但據說季明誠打馬觀察地勢去了,而他又聽聞唐小虎醒了,於是便再次去看望自家弟弟。
也許是年輕人的恢複力比較強,唐小虎醒來的時候,臉上不怎麼能看得見病容,倒是有些生機蓬勃的模樣,吃東西也是狼吞虎咽吃得極快。
“大哥!”見溫如瑾的身影出現,這虎頭虎腦的小子差點從床上跳起來。
溫如瑾按住了他,笑道:“還改不了口呢?”
“額,三哥,”唐小虎撓了撓頭,“我是一時口快。”
接下來溫如瑾耐心地陪他坐了一會兒,關心他這些日子的遭遇,唐小虎是問啥說啥,三下五除二所有事都給倒豆子似的說完了。
“母親和姐姐們還有小龍他們都挺好的,就是姐姐們很忙,天天在外頭跑,變得又瘦又黑。

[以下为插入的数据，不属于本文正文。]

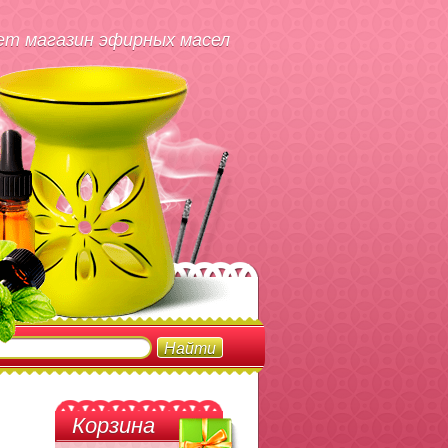
т магазин эфирных масел
Корзина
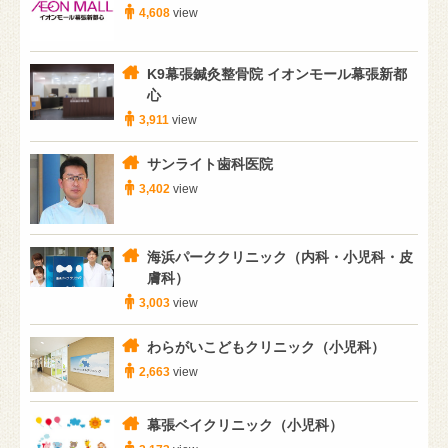
4,608
view
K9幕張鍼灸整骨院 イオンモール幕張新都
心
3,911
view
サンライト歯科医院
3,402
view
海浜パーククリニック（内科・小児科・皮
膚科）
3,003
view
わらがいこどもクリニック（小児科）
2,663
view
幕張ベイクリニック（小児科）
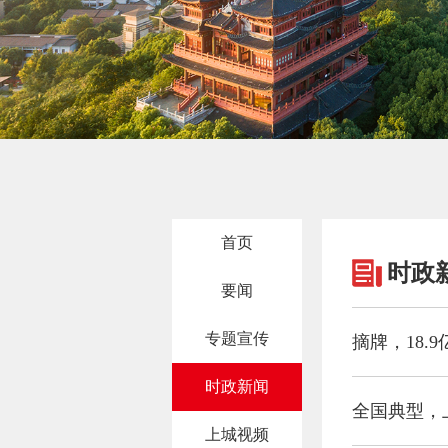
首页
时政
要闻
专题宣传
摘牌，18.
时政新闻
全国典型，
上城视频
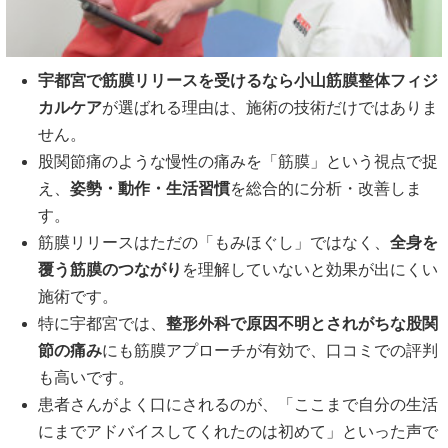
宇都宮で筋膜リリースを受けるなら小山筋膜整体フィジ
カルケア
が選ばれる理由は、施術の技術だけではありま
せん。
股関節痛のような慢性の痛みを「筋膜」という視点で捉
え、
姿勢・動作・生活習慣
を総合的に分析・改善しま
す。
筋膜リリースはただの「もみほぐし」ではなく、
全身を
覆う筋膜のつながり
を理解していないと効果が出にくい
施術です。
特に宇都宮では、
整形外科で原因不明とされがちな股関
節の痛み
にも筋膜アプローチが有効で、口コミでの評判
も高いです。
患者さんがよく口にされるのが、「ここまで自分の生活
にまでアドバイスしてくれたのは初めて」といった声で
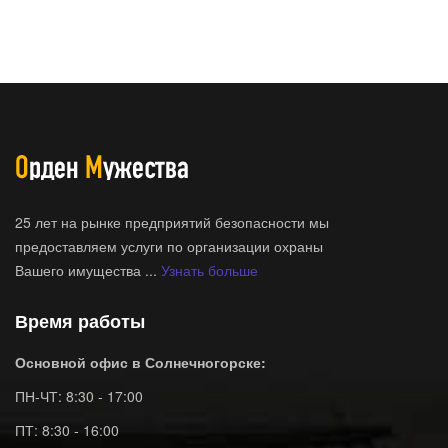
25 лет на рынке предприятий безопасности мы
предоставляем услуги по организации охраны
Вашего имущества ...
Узнать больше
Время работы
Основной офис в Солнечногорске:
ПН-ЧТ: 8:30 - 17:00
ПТ: 8:30 - 16:00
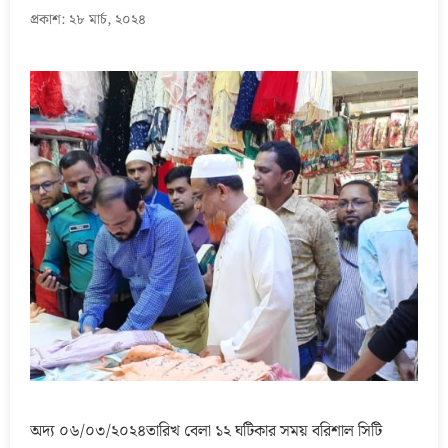
প্রকাশ: ২৮ মার্চ, ২০২৪
অদ্য ০৬/০৩/২০২৪তারিখ বেলা ১২ ঘটিকার সময় বরিশাল সিটি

”
曾經那雲鬢香影仿若神妃仙子一般的模樣,仿佛是一場夢,這話唐小虎就沒說了,反正他覺得姐姐們一直都很漂亮的。
溫如瑾溫和地問他:“怎麼忽然想到要參戰的?”
“也不是忽然啦,師父說我習武的根骨不錯,但是那什麼來著……哦對,悟性太差,沒辦法靈活運用,所以他叫我乾脆跟著薛大將軍從軍,什麼生死之間,招式自然就會融會貫通了。”
法子是好法子,再沒有比死亡更能激發人的潛力了,但太過危險。
唐小虎說著嘿嘿笑了幾下:“三哥,我知道自己比較笨,不過你還彆說,這玩意還真有用,我現在腦子裡反應不過來,身體自然就會躲避刀劍了,早知道這麼有效果,我一年前就該跟著你上戰場的。”

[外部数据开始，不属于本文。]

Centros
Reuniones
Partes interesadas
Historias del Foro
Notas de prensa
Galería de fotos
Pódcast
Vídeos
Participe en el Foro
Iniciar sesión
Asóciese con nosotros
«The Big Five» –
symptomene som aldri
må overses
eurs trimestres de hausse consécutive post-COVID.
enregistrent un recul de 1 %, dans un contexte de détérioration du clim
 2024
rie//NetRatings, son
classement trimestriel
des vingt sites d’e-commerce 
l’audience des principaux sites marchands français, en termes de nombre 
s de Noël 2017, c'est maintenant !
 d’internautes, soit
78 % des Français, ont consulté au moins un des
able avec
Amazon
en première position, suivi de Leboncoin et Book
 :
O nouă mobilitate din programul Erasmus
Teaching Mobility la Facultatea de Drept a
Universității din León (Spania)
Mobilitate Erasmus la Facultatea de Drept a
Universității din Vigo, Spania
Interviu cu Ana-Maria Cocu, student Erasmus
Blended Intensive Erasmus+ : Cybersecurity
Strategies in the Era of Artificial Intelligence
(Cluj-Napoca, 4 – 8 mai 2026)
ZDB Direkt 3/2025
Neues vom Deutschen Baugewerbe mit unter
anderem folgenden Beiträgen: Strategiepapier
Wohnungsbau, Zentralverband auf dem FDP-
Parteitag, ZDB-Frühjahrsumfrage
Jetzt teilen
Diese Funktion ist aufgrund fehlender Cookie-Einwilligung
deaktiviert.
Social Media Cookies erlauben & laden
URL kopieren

“胡說八道,”溫如瑾不輕不重地瞥了他一眼,“你那會才習武多久?嗯?紮馬蹲都紮得搖搖晃晃。”
唐小虎聞言也不反駁,嘿嘿地笑著:“那也是,不過這次還得多謝薛小將軍一直帶著我,不然我前邊可能就被砍死了……”
根骨不錯,悟性卻不佳,總歸是有些遺憾的。
溫如瑾仔細檢查了他的傷口,不得不說薛青掣手底下的軍醫有幾把刷子,唐小虎的傷口並沒有滲血滲液的現象,顯然是恢複得很不錯。
“我們家小虎自然一向都是十分了得的。”溫如瑾動作稍輕地拍了拍他的肩膀,“你要好好休養一段時日,薛小將軍那邊我會親自去感謝他。”

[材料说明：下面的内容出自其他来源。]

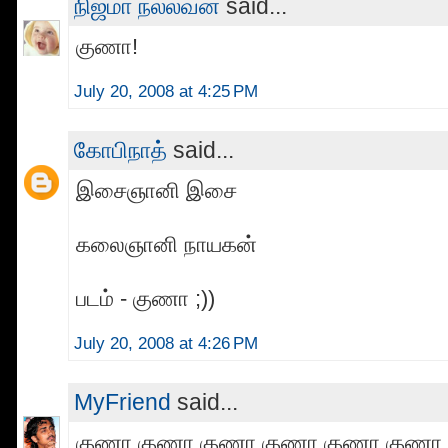
நிஜமா நல்லவன்
said...
குணா!
July 20, 2008 at 4:25 PM
கோபிநாத்
said...
இசைஞானி இசை
கலைஞானி நாயகன்
படம் - குணா ;))
July 20, 2008 at 4:26 PM
MyFriend
said...
குணா குணா குணா குணா குணா குணா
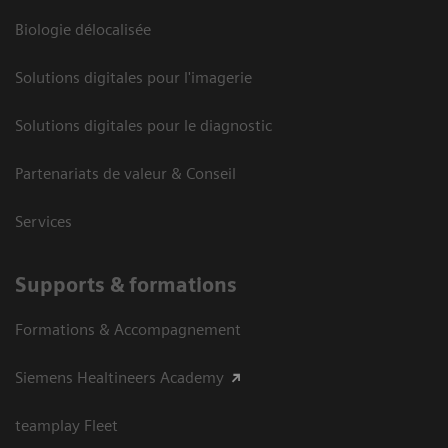
Biologie délocalisée
Solutions digitales pour l'imagerie
Solutions digitales pour le diagnostic
Partenariats de valeur & Conseil
Services
Supports & formations
Formations & Accompagnement
Siemens Healtineers Academy
teamplay Fleet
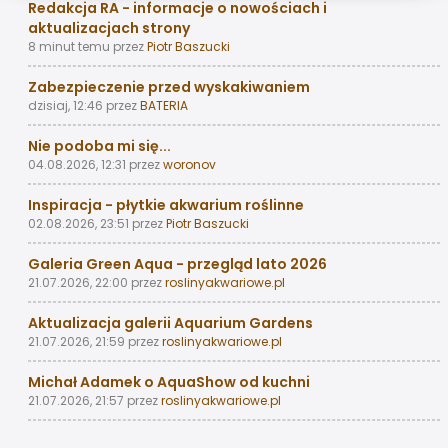
Redakcja RA - informacje o nowościach i
aktualizacjach strony
8 minut temu
przez
Piotr Baszucki
Zabezpieczenie przed wyskakiwaniem
dzisiaj, 12:46
przez
BATERIA
Nie podoba mi się...
04.08.2026, 12:31
przez
woronov
Inspiracja - płytkie akwarium roślinne
02.08.2026, 23:51
przez
Piotr Baszucki
Galeria Green Aqua - przegląd lato 2026
21.07.2026, 22:00
przez
roslinyakwariowe.pl
Aktualizacja galerii Aquarium Gardens
21.07.2026, 21:59
przez
roslinyakwariowe.pl
Michał Adamek o AquaShow od kuchni
21.07.2026, 21:57
przez
roslinyakwariowe.pl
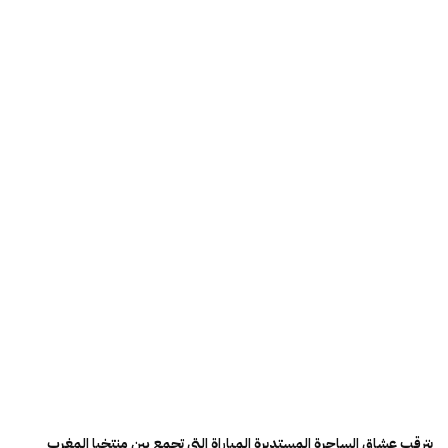
يترقب عشاق الساحرة المستديرة المباراة التي تجمع بين منتخبا المغرب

“小虎,自你上戰場以來,你可有立功?可不能全是給薛小將軍添麻煩。”
說到這個唐小虎就激動極了:“怎麼會!我一開始是有點跟不上,但是這幾個月以來,我學得可快了,我總共殺了三個匈奴兵!!!”
他那雙圓圓的眼睛,說到殺了三個匈奴的士兵,倏地就瞪直了,而後,甚至浸出了朦朧的淚意。
“好!很好!”溫如瑾激動地拍著他的肩膀,他當然知道唐小虎是想到了什麼,“小虎十二歲便能上陣殺敵,比你哥哥我更厲害,蘭姨若是知道了,也該為你感到驕傲!”
這話一說完,就像是心窩最柔軟的地方被忽然戳中,唐小虎當場飆淚,撲進溫如瑾的懷裡,失聲痛哭,嗚咽之聲久久不止。
“哥!我若是早些學會,阿娘是不是就不會死了?”
石夫人對他很好,特彆好,像親娘一樣好,可是他還是想念自己的親娘,
想念她夜晚地時候給他們兄弟搖著扇子驅蚊,想念她領著他們下地勞作時要將他們兄弟放在陰影處,想念她扯了一塊新布,都是先叫他們穿,想念她那些年那麼難,卻從不打算改嫁……
如果他早些像現在這麼厲害,可以上陣殺敵,阿娘是不是就不用死了?他們是不是就能帶著阿娘過上好日子?
溫如瑾心中微微歎了一口氣,抱著這孩子,摸了摸他的頭:“小虎一直都體貼又懂事,小小年紀就會下地乾活了,那時候我們又哪裡想得到,一眼望到頭的莊稼漢子還得去學習殺人之技呢?”
這孩子虎頭虎腦的,身體結實,仿佛無比堅強,然而溫如瑾知道,他脆弱極了。
世間加諸在他身上的傷痕,又何止是那背上的刀傷,腿腳上的燙傷?
落在心上的痕跡,無人能知。
唐小虎畢竟是受了傷的,哭累了就睡了過去,原先他還記掛著要問自家哥哥那什麼金毛的神獸,還有兩個舅舅拜托他要向哥哥打聽那個什麼“純金”打造的冠冕……
但是他都忘記了,大腦疲倦,眼皮沉重,終究在溫如瑾的輕拍之下睡著了。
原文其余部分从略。